К несчастью, смерть не пощадила и эту чудесную и милую пару — она разлучила Камишу и Мата… Он умер в Петербурге, в том же доме близ канатной фабрики, и его похоронили на католическом кладбище на Выборгской стороне. Камишенька через три года после его смерти эмигрировала и кончила жизнь в Англии в большой бедности, в скромном деревянном домике, предоставленном ее дочерям и внукам зажиточными английскими родственниками Мата. Но оба были верующими людьми (Матвей был ревностным католиком, несколько фанатического уклона), и надо думать, что для них вопрос о том, где суждено покоиться бренным останкам, едва ли имел большое значение. В одном они могли не сомневаться, а именно в том, что жизнь и после земного существования имеет продолжение и в этом продолжении они снова будут соединены.
ГЛАВА 13
Сестра Катя
Вторая моя сестра — Екатерина, по-семейному Катя или Катишь, была всего на год моложе Камиши, но казалась гораздо моложе своей несколько старообразной сестры. Она росла премиленькой девочкой-резвушкой и шалуньей, а сделавшись взрослой барышней, превратилась в очень хорошенькую особу с чудным цветом лица, с очень быстрыми и притом грациозными движениями (сестра Камиша, напротив, была скорее медлительна).
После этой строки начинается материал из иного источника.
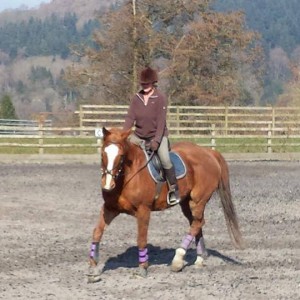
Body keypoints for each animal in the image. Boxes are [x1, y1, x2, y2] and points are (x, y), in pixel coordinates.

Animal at [87, 127, 244, 282]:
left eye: (121, 156)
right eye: (103, 154)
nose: (107, 185)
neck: (126, 177)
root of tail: (209, 152)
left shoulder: (143, 210)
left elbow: (141, 239)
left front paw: (142, 269)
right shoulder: (109, 208)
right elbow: (97, 233)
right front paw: (93, 270)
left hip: (198, 200)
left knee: (198, 222)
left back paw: (178, 259)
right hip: (186, 203)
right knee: (196, 222)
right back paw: (199, 259)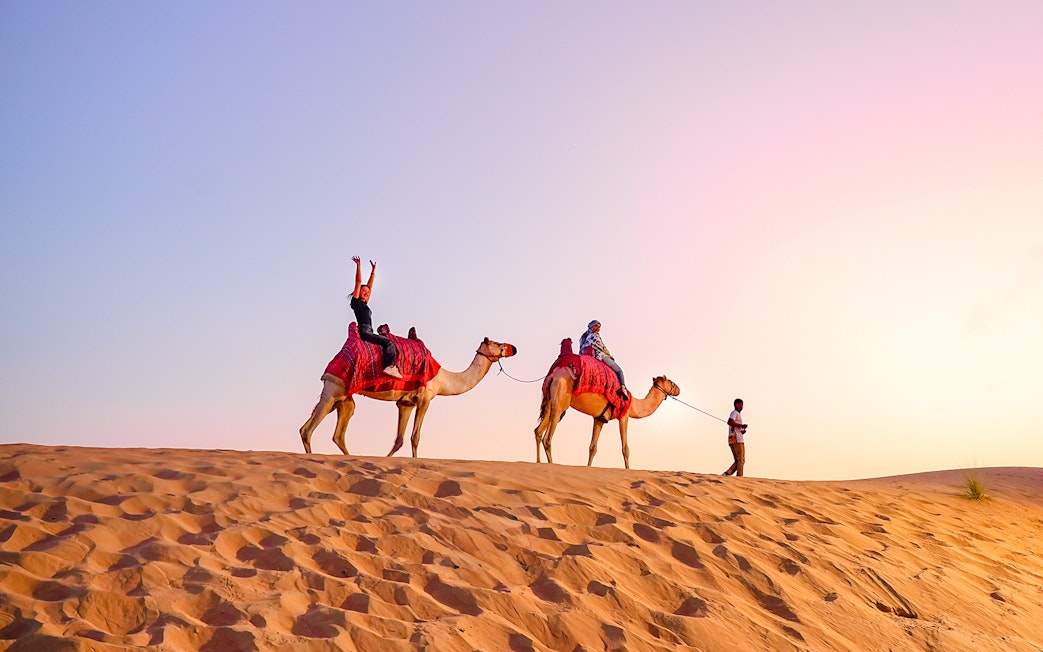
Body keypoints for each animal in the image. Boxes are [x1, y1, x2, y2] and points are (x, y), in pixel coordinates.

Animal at [300, 335, 517, 457]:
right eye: (498, 343)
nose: (513, 348)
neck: (443, 379)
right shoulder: (425, 399)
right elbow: (415, 437)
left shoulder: (405, 403)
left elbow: (399, 440)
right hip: (334, 390)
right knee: (309, 430)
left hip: (342, 399)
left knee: (332, 432)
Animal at [534, 345, 679, 469]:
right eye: (671, 382)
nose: (678, 389)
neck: (633, 404)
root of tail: (554, 375)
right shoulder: (624, 415)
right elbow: (625, 449)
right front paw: (628, 470)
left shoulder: (599, 418)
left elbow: (593, 447)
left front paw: (588, 468)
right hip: (560, 399)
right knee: (547, 439)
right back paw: (551, 465)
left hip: (549, 401)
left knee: (538, 431)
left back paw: (538, 462)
Детей вообще привлекает изящное или яркое проявление жизни. В этом следует искать то несомненное, впоследствии изменившееся предпочтение, которое я, будучи совсем маленьким, оказывал сестре Кате перед сестрой Камиллой. Но с годами отношение мое несколько изменилось; не то чтобы я разлюбил Катечку, но я все же стал определенно предпочитать ей Камишеньку.
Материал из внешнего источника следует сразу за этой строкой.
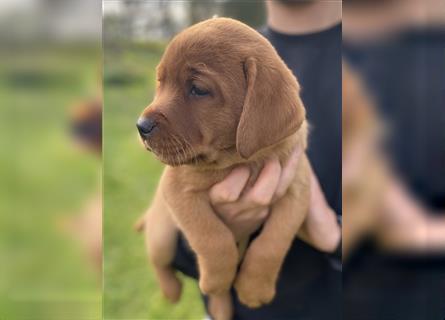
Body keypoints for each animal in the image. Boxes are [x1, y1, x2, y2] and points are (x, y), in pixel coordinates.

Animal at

Если искать причины этой измены, то таковые скорее всего найдутся в некотором, правда, очень незначительном, дефекте в характере Кати. Она была менее ровной в настроении, более вспыльчивой, а главное, у Кати вечно-женственное особенно сказывалось в некоторой склонности к судачеству. Она любила слушать сплетни, она их даже с самым невинным видом вызывала, и — что уже хуже — она с тем же невинным видом передавала их кому не следовало, вследствие чего получались иногда разные осложнения. Тут не было и тени злого намерения, но все же тут «Евино начало», которое совсем отсутствовало у Камиши или у мамы, заслоняло природную благожелательность Кати. Понять — простить — было одним из коренных убеждений и мамы и моей старшей сестры, и они почти никогда никем не возмущались и никого не осуждали. Напротив, Катя любила в обществе близких и не близких людей поужасаться и понегодовать, а в связи с этим находилась и ее потребность вызывать поводы к таким ужасаниям и негодованиям.